McCluskey offers the following tips and resources for Medicare members who have, or think they may have, depression.

Get Screened. Routine screening can successfully identify people who are depressed and direct them to appropriate treatment. Medicare covers the cost of depression screening in a primary care physician’s office, as long as the provider has resources to follow up with appropriate treatment and referrals. Additionally, depression screening is typically covered in a “Welcome to Medicare” visit or an “Annual Wellness Visit.” Depression is evaluated with a screening tool, such as the Patient Health Questionnaire, or PHQ-9, which includes questions about the patient’s mood, energy, appetite, and sleep habits.

Consider Treatment. When someone has been diagnosed with depression, their doctor may prescribe antidepressant medication for them. Medicare Part D and Medicare Advantage Prescription Drug plans, like those administered by WellPoint’s affiliates, cover most antidepressant medications. This includes selective serotonin reuptake inhibitors, which affect the brain’s neurotransmitters. Since different medications affect different neurotransmitters, it may take time to find the one that works best so it is important to be patient. Take the medication as prescribed and watch for any side effects, such as trouble with balance. To be safe, remove all fall hazards from the home. Drug copays may apply. Low-income members may qualify for extra help with payment for their drugs.

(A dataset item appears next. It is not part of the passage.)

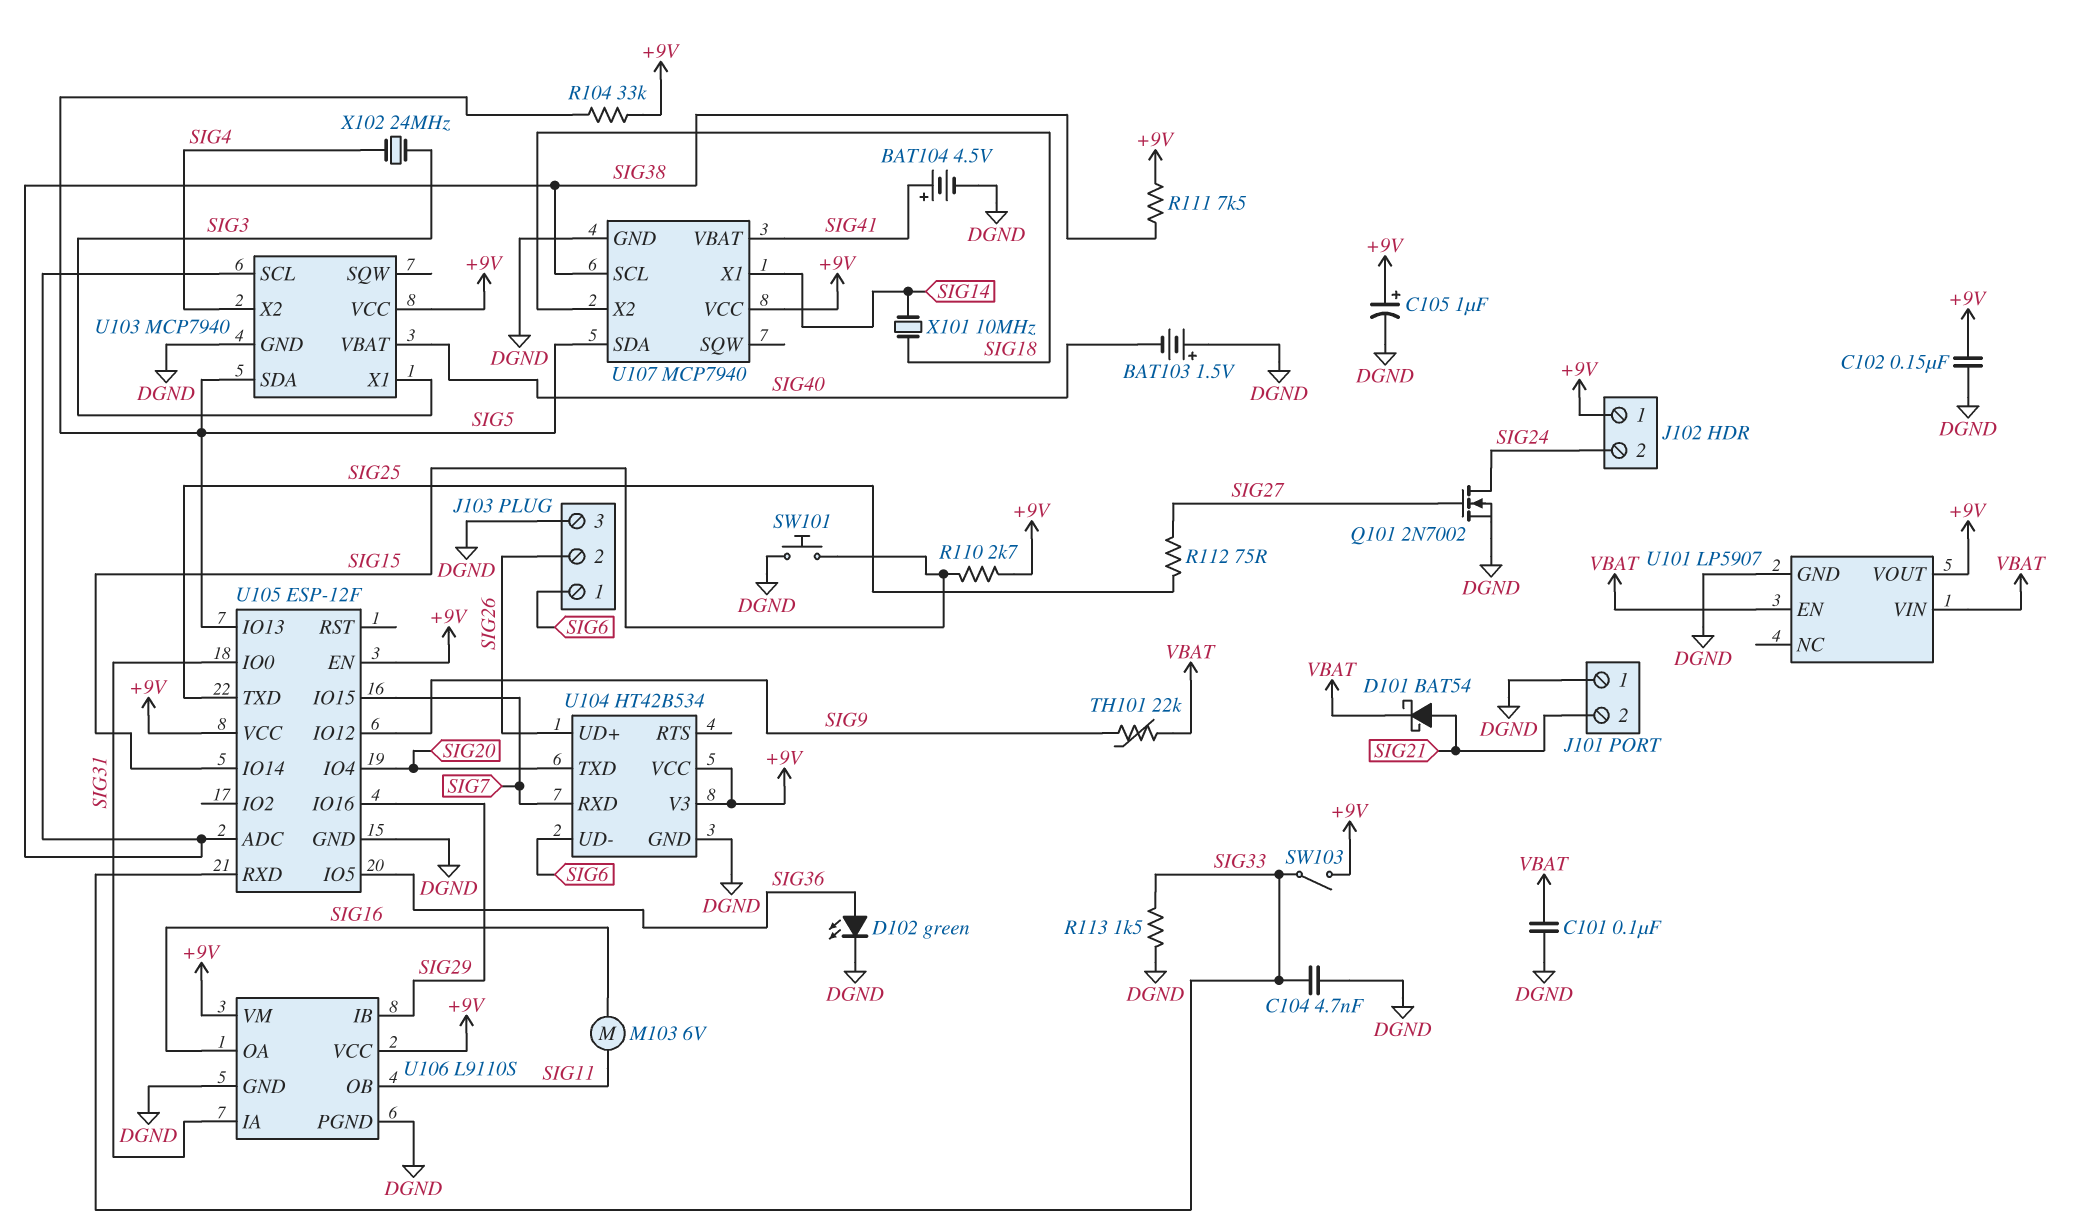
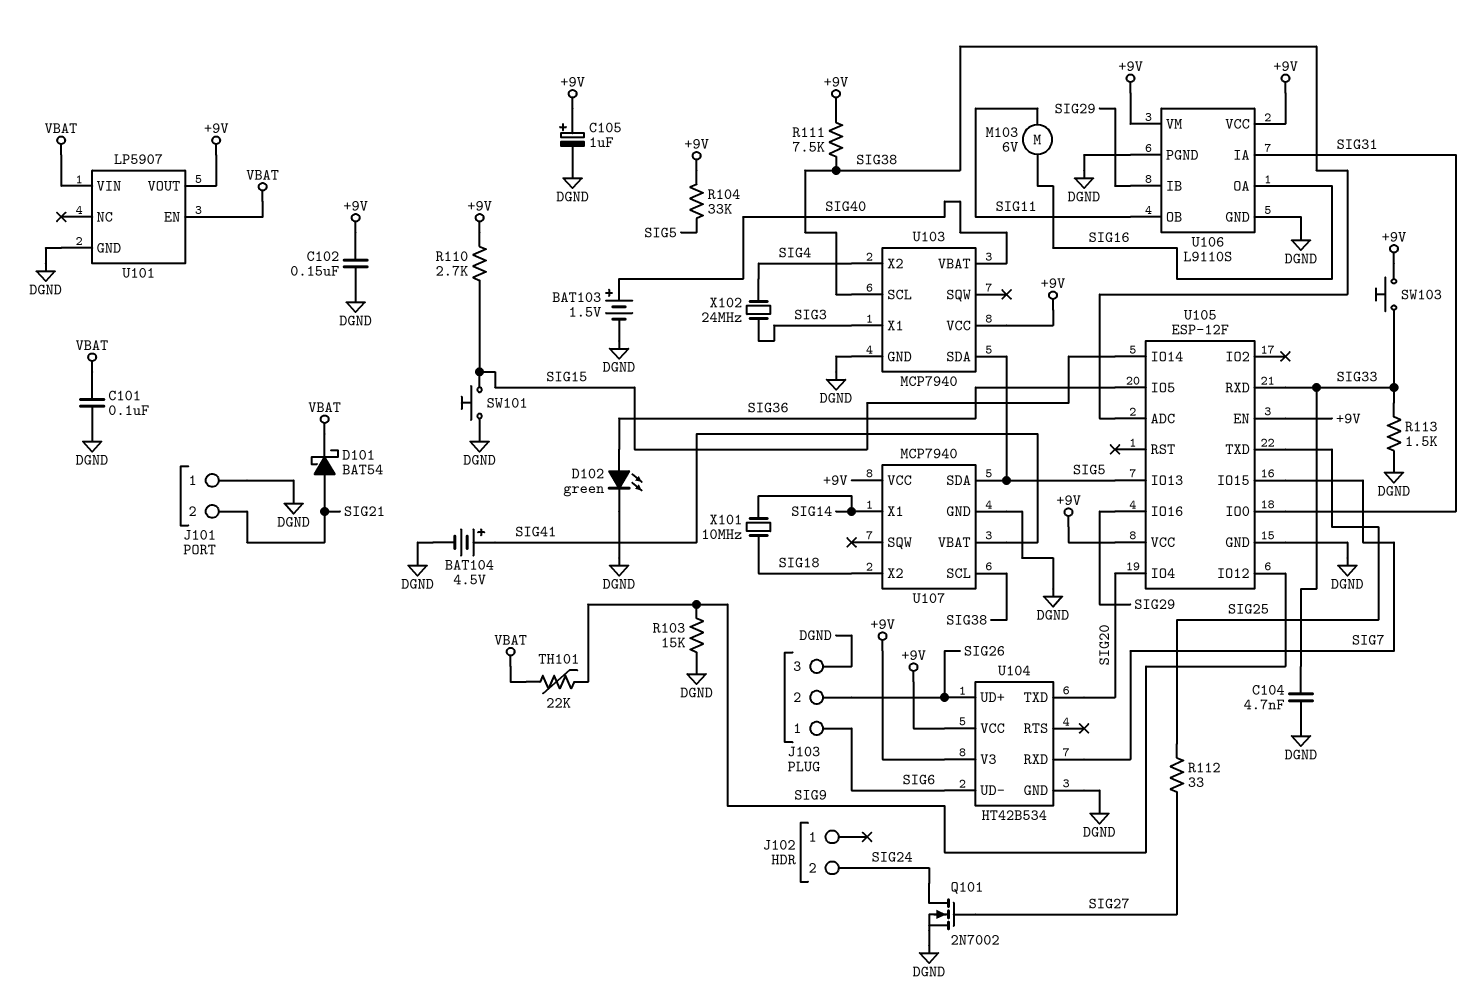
BAT103: 1.5V (plus DGND, minus SIG40) -> 1.5V (plus SIG40, minus DGND)
J102 pin 1: +9V -> none
R103: none -> 15k (DGND, SIG9)
R112: 75 (SIG25, SIG27) -> 33 (SIG25, SIG27)
SW103: switch (+9V, SIG33) -> button (+9V, SIG33)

Some people may prefer talk therapy to medication. Talk therapy can be effective in treating mild to moderate depression. Therapy also can be effective when combined with medication. Medicare typically covers visits with mental health experts, including a psychiatrist, a clinical psychologist, or a clinical social worker. Copayments or coinsurance may apply. Talk to your doctor about a referral for therapy.

Be Active. Exercising three times a week can be effective in relieving major depression among seniors and decreasing the chances of depression returning, according to a study by Duke University Medical Center. Walking, gardening, dancing, and swimming are all good forms of exercise. Many MA plans include a free gym membership as well as classes with other seniors.

Avoid Alcohol. It’s not uncommon for seniors to self-medicate with alcohol as a way of coping with loneliness or chronic pain. However, alcohol is actually a depressant that can compound depression. Medicare provides outpatient substance abuse counseling for people who need help to quit drinking.

 

Some Medicare members have access to a behavioral health service through their plan. In other instances, this benefit can be purchased for a small premium. Community mental health centers and social workers also may be able to provide services. Anyone in crisis should call the National Suicide Prevention Lifeline at 1-800-273-TALK (1-800-273-8255). TTY users should call 1-800-799-4TTY (1-800-799-4889). The service is free and confidential. Counselors are available 24 hours a day, 7 days a week.